◆ **WHAT THE EXERCISE ASKS**:
Omit every picture while repeating the entries exactly.

Stored data:
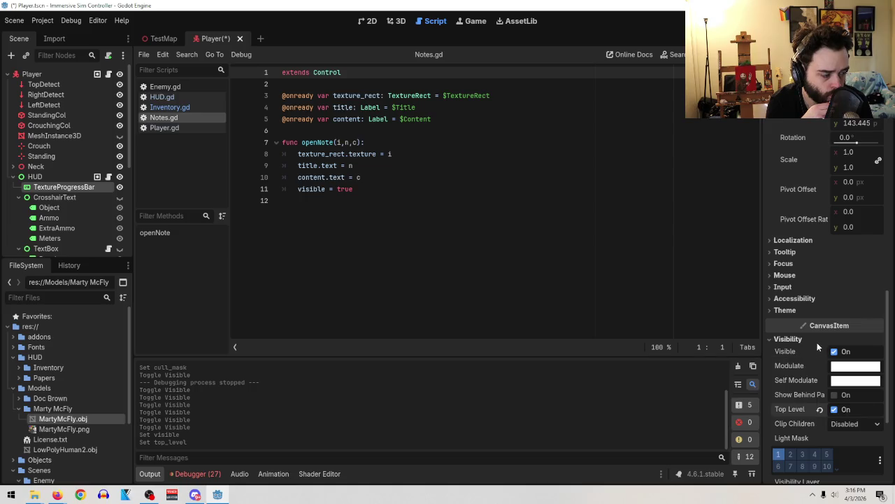
key(XF86AudioLowerVolume)
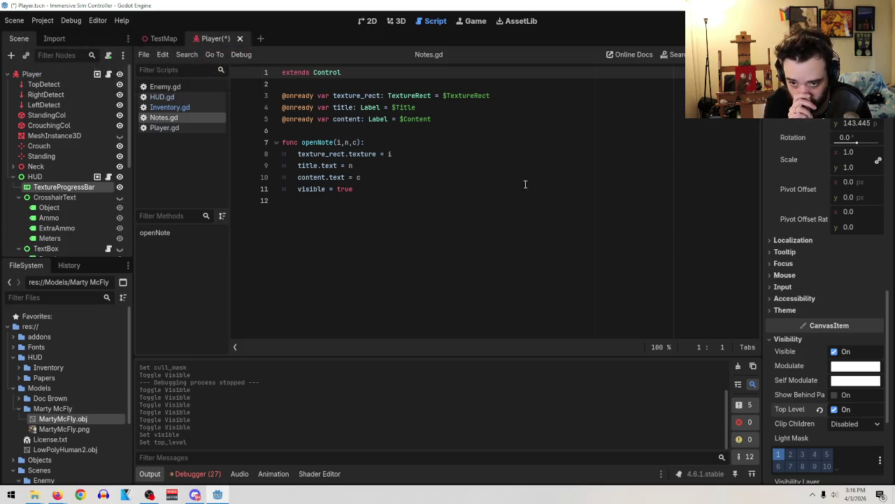
click(14, 21)
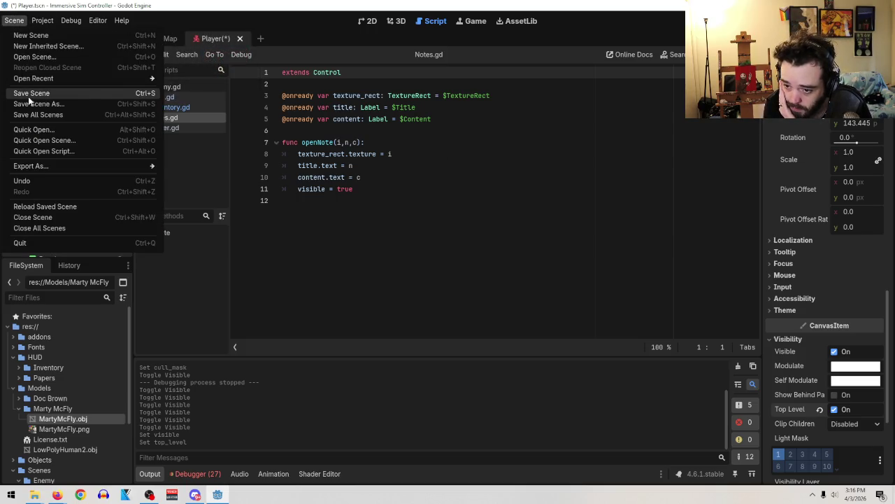
Save the Player scene, run TestMap with F6, and switch away from the game
click(28, 93)
click(155, 39)
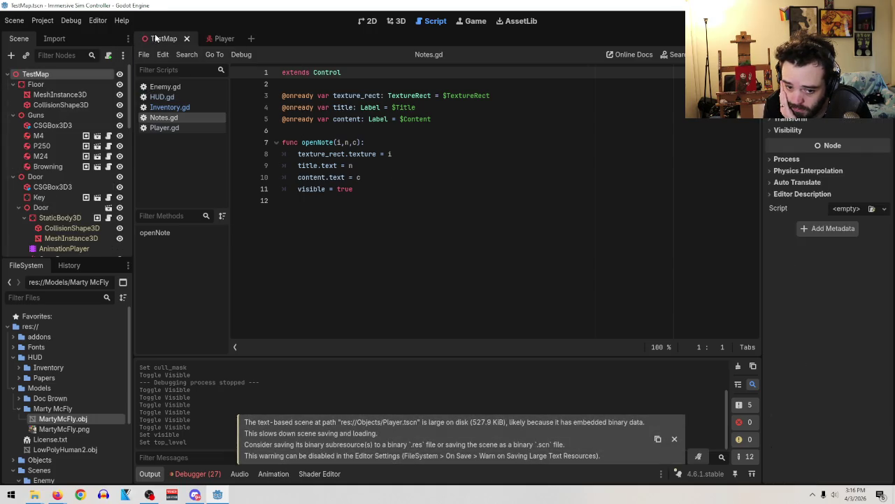
key(F6)
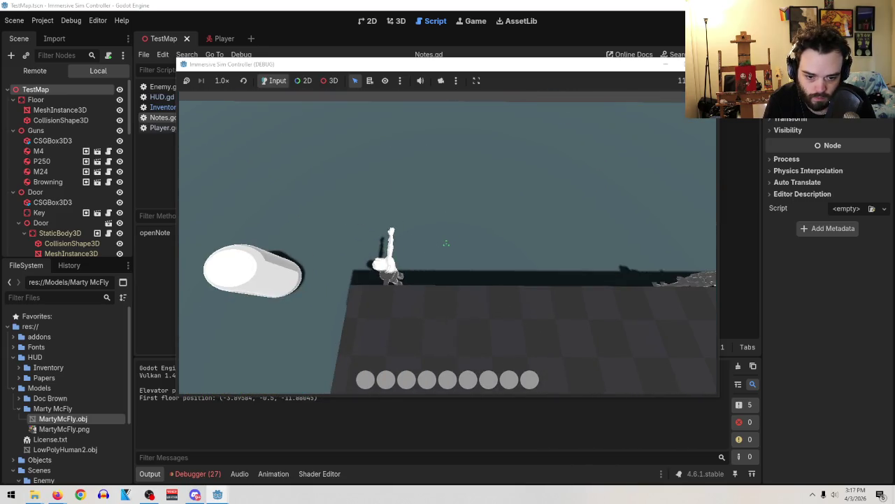
key(alt+Tab)
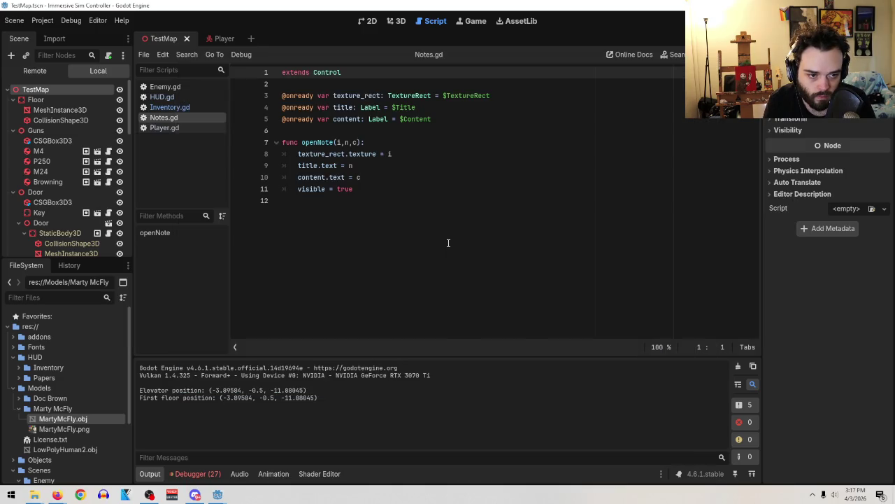
mouse_move(217, 495)
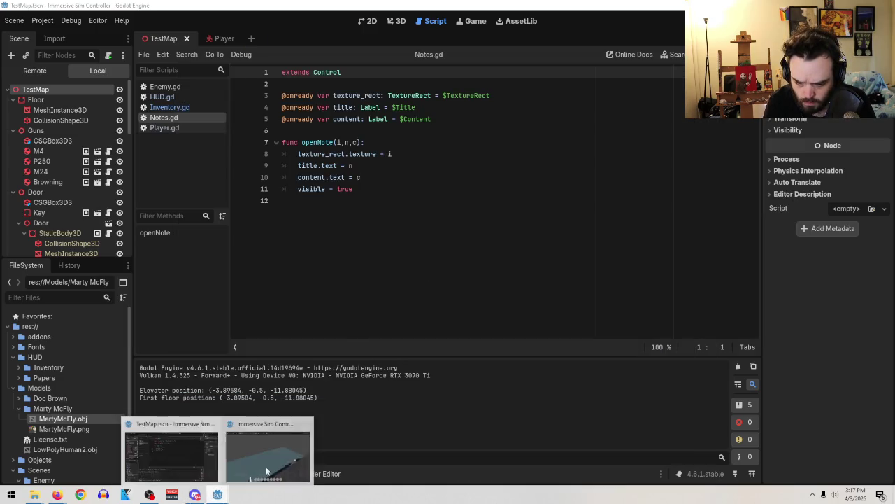
click(312, 421)
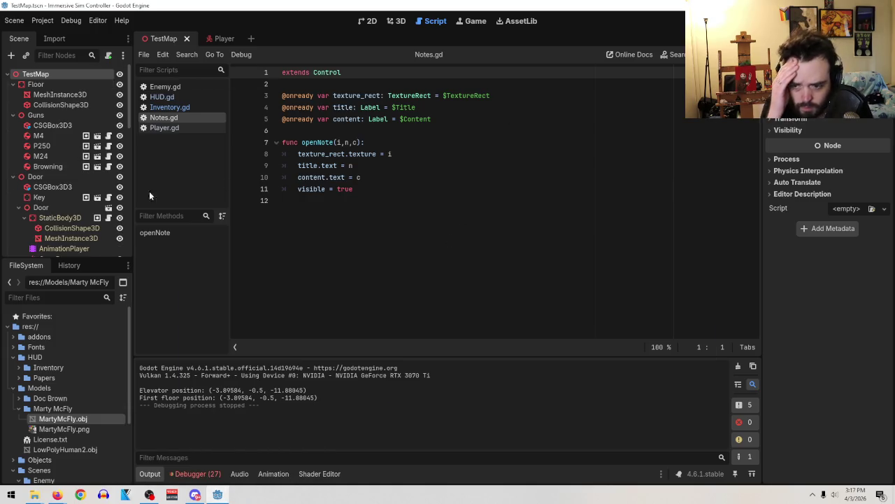
click(221, 38)
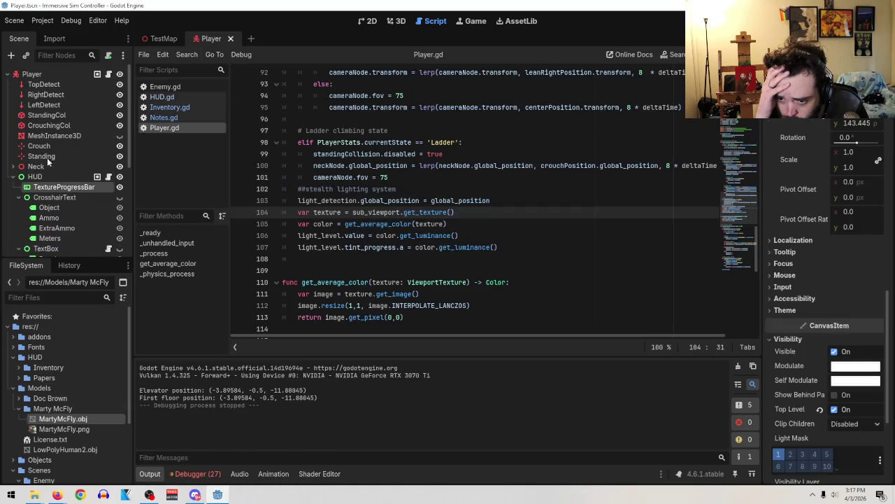
click(35, 176)
click(64, 187)
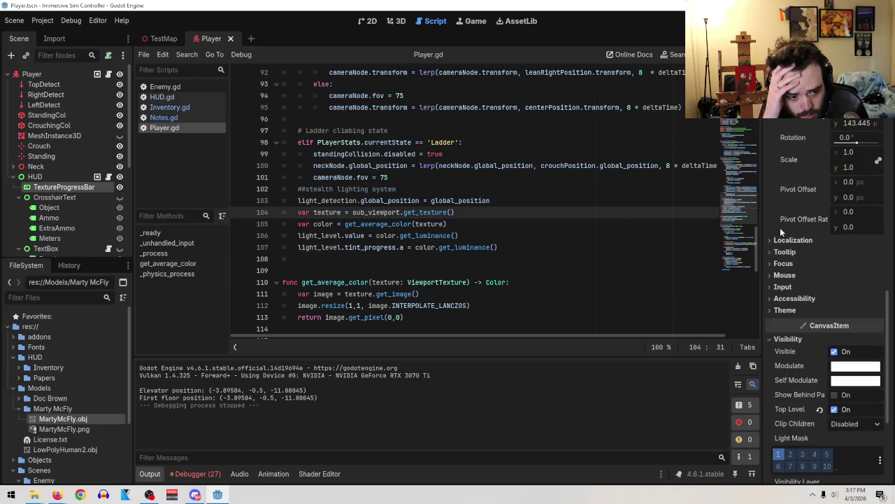
scroll(830, 267, up, 5)
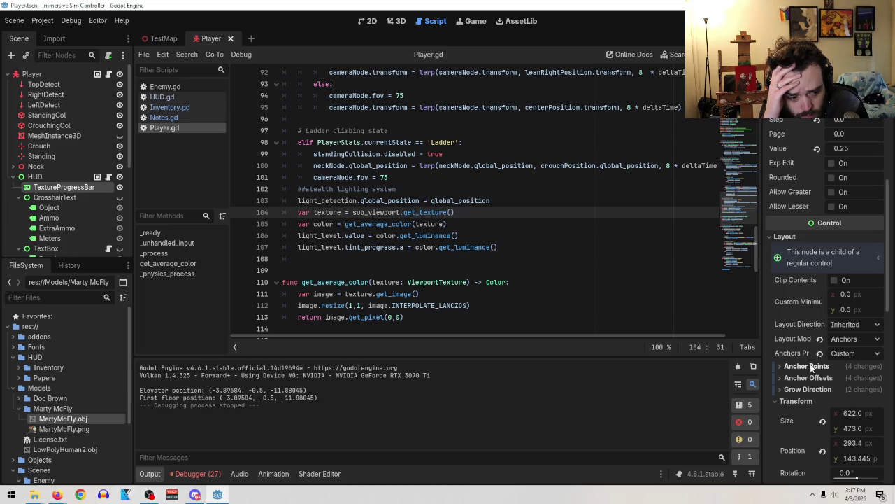
scroll(810, 364, up, 5)
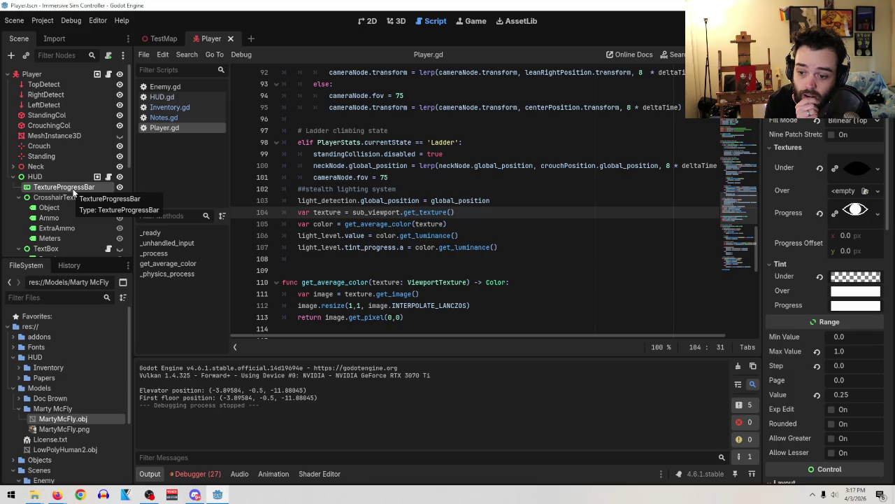
Reparent TextureProgressBar under CrosshairText, toggle CrosshairText's visibility, and show the 3D view
mouse_move(73, 192)
mouse_down()
mouse_move(96, 231)
mouse_move(81, 154)
mouse_up()
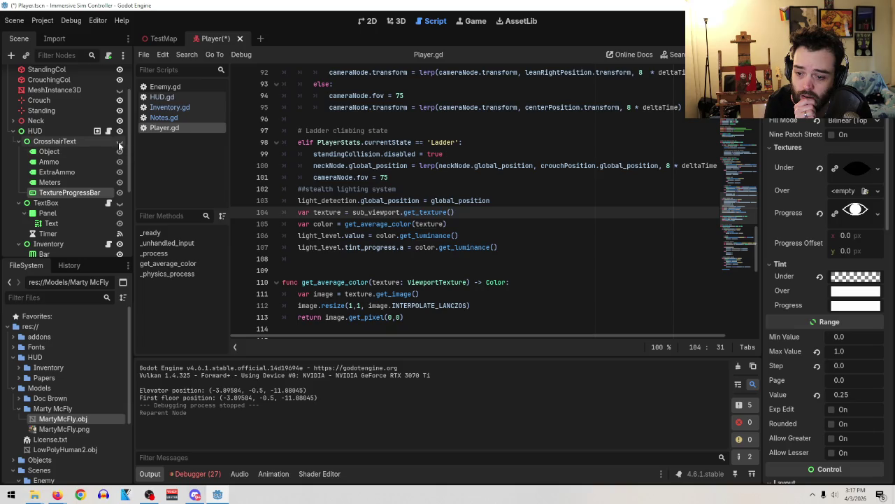
click(119, 141)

◆ **EXERCISE SOLUTION**:
key(XF86AudioLowerVolume)
click(14, 21)
Save the Player scene, run TestMap with F6, and switch away from the game
click(28, 93)
click(155, 39)
key(F6)
key(alt+Tab)
mouse_move(217, 495)
click(312, 421)
click(221, 38)
click(35, 176)
click(64, 187)
scroll(830, 267, up, 5)
scroll(810, 364, up, 5)
Reparent TextureProgressBar under CrosshairText, toggle CrosshairText's visibility, and show the 3D view
mouse_move(73, 192)
mouse_down()
mouse_move(96, 231)
mouse_move(81, 154)
mouse_up()
click(119, 141)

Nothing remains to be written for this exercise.